Exercise: In every one of these lines, change "key=value pairs" to "labeled pairs" and leave everything else as it is. Give the lines back without the pictures.

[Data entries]

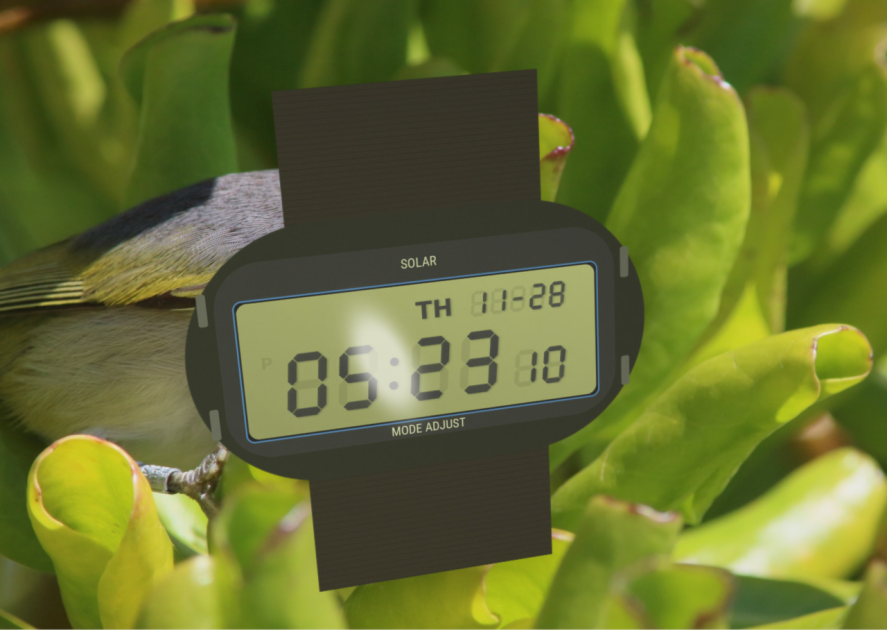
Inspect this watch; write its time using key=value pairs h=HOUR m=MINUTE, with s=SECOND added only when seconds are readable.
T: h=5 m=23 s=10
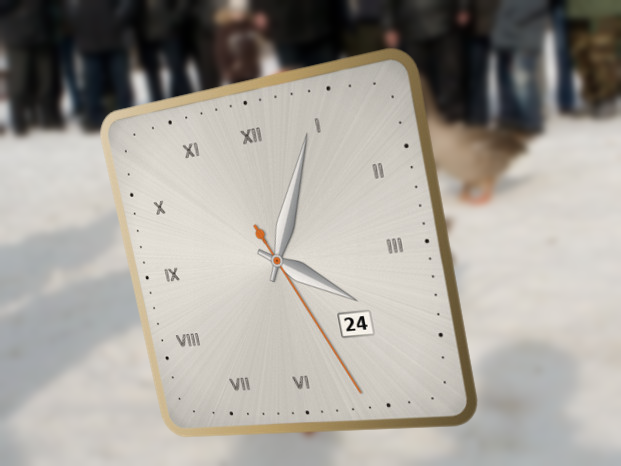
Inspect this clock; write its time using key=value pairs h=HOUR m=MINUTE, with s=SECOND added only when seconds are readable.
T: h=4 m=4 s=26
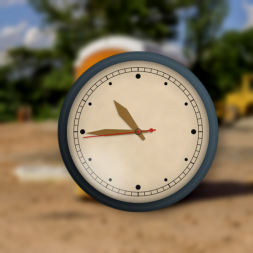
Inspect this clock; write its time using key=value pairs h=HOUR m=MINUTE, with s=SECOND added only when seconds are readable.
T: h=10 m=44 s=44
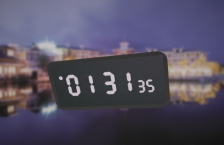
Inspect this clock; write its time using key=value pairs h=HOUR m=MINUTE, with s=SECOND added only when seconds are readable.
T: h=1 m=31 s=35
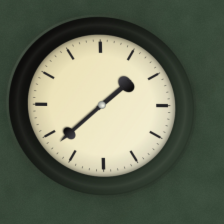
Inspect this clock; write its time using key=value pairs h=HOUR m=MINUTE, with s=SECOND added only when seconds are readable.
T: h=1 m=38
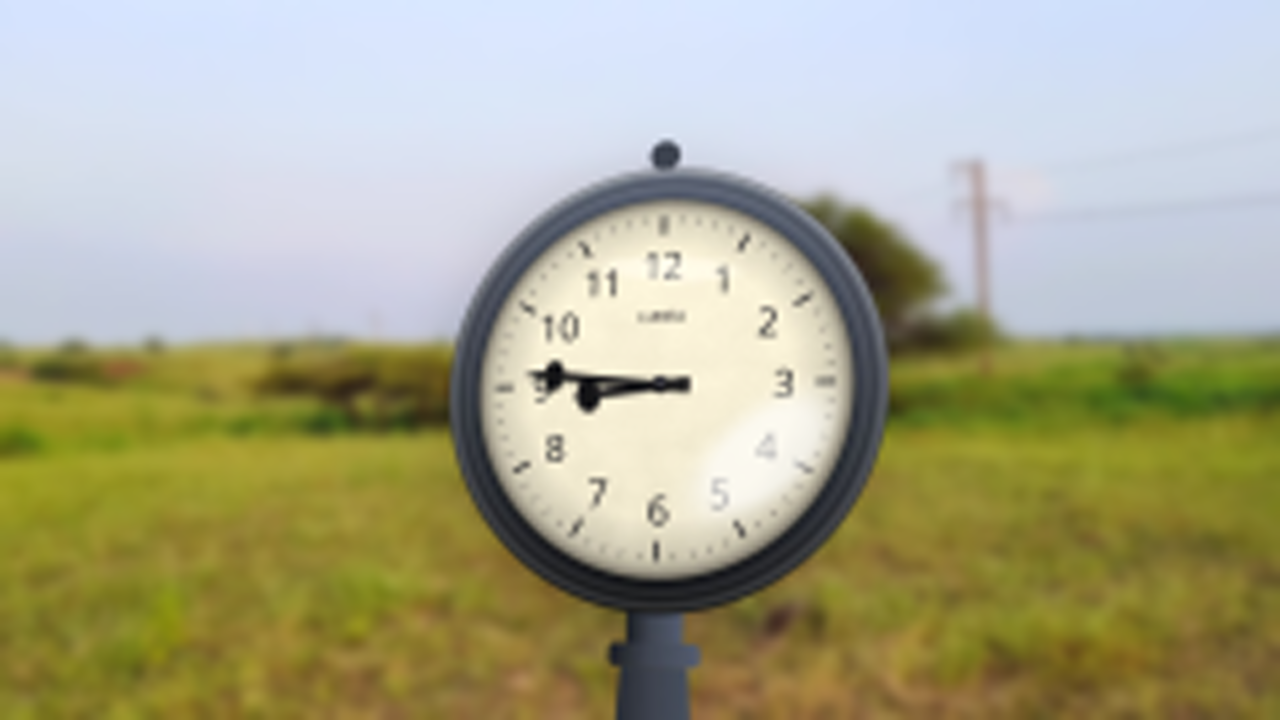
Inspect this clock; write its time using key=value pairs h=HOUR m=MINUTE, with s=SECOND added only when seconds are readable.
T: h=8 m=46
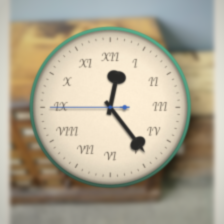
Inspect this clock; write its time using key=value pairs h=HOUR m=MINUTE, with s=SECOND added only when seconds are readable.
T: h=12 m=23 s=45
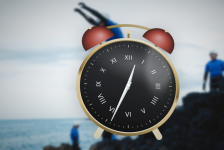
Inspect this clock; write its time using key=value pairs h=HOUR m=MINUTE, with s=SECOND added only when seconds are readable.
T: h=12 m=34
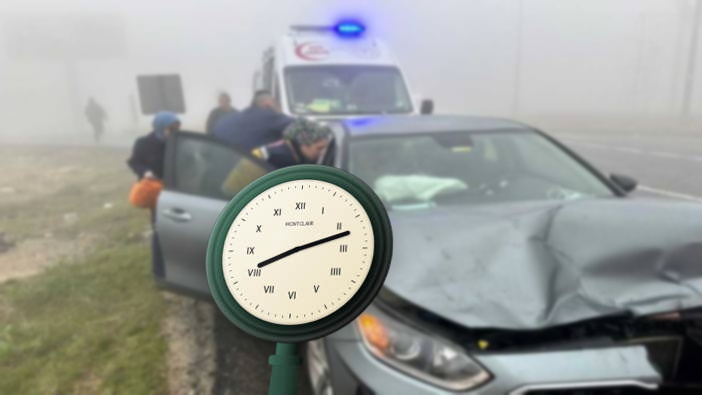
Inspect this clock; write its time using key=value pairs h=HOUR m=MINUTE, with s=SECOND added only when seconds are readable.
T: h=8 m=12
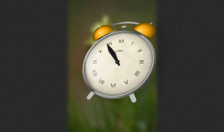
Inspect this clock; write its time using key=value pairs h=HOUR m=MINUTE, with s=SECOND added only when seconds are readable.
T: h=10 m=54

Solution to this problem:
Inspect this watch; write its time using labeled pairs h=HOUR m=MINUTE, with s=SECOND added only when seconds are readable.
T: h=5 m=23 s=10
Inspect this clock; write its time using labeled pairs h=HOUR m=MINUTE, with s=SECOND added only when seconds are readable.
T: h=4 m=4 s=26
Inspect this clock; write its time using labeled pairs h=HOUR m=MINUTE, with s=SECOND added only when seconds are readable.
T: h=10 m=44 s=44
Inspect this clock; write its time using labeled pairs h=HOUR m=MINUTE, with s=SECOND added only when seconds are readable.
T: h=1 m=31 s=35
Inspect this clock; write its time using labeled pairs h=HOUR m=MINUTE, with s=SECOND added only when seconds are readable.
T: h=1 m=38
Inspect this clock; write its time using labeled pairs h=HOUR m=MINUTE, with s=SECOND added only when seconds are readable.
T: h=8 m=46
Inspect this clock; write its time using labeled pairs h=HOUR m=MINUTE, with s=SECOND added only when seconds are readable.
T: h=12 m=23 s=45
Inspect this clock; write its time using labeled pairs h=HOUR m=MINUTE, with s=SECOND added only when seconds are readable.
T: h=12 m=34
Inspect this clock; write its time using labeled pairs h=HOUR m=MINUTE, with s=SECOND added only when seconds are readable.
T: h=8 m=12
Inspect this clock; write its time using labeled pairs h=HOUR m=MINUTE, with s=SECOND added only when seconds are readable.
T: h=10 m=54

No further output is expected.